Texto para análise:

___

Nesse sentido, uma vez mais, a lição de ALFREDO AUGUSTO BECKER (op.cit., pág. 513):

Não existe qualquer relação jurídica entre substituído e Estado. O substituído não é sujeito passivo da relação jurídica tributária, nem mesmo quando sofre a repercussão jurídica do tributo em virtude do substituto legal tributário exercer o direito de reembolso do tributo ou de sua retenção na fonte.

Em todos os casos de substituição legal tributária, mesmo naqueles em que o substituto tem perante o substituído o direito de reembolso do tributo ou de sua retenção na fonte, o único sujeito passivo da relação jurídica tributária (o único cuja prestação jurídica reveste-se de natureza tributária) é o substituto (nunca o substituído).

___

Dados registrados:
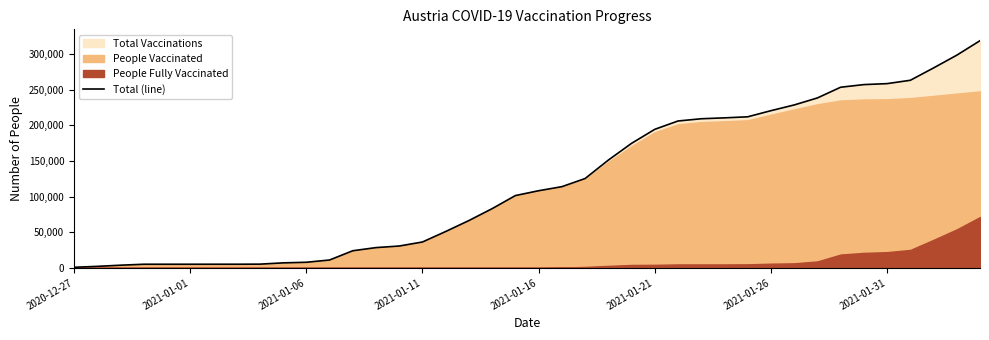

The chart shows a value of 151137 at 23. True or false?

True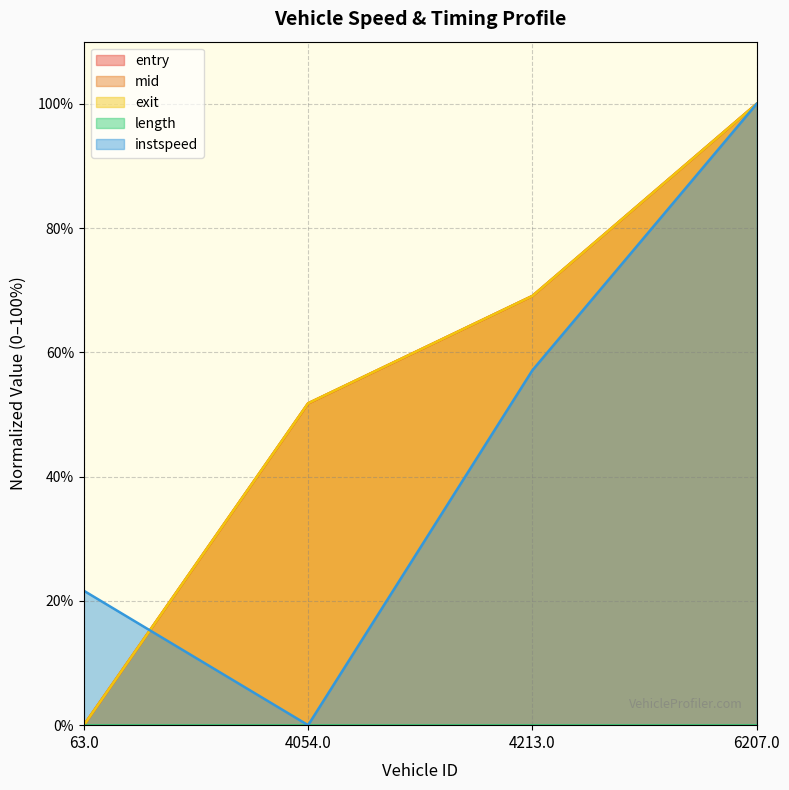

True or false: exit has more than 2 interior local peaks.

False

___

Enunciado da tarefa:
De acordo com o texto para análise, quem é o único sujeito passivo da relação jurídica tributária em todos os casos de substituição legal tributária? Use somente o texto para análise ao responder.

Resposta da tarefa:
O substituto, nunca o substituído.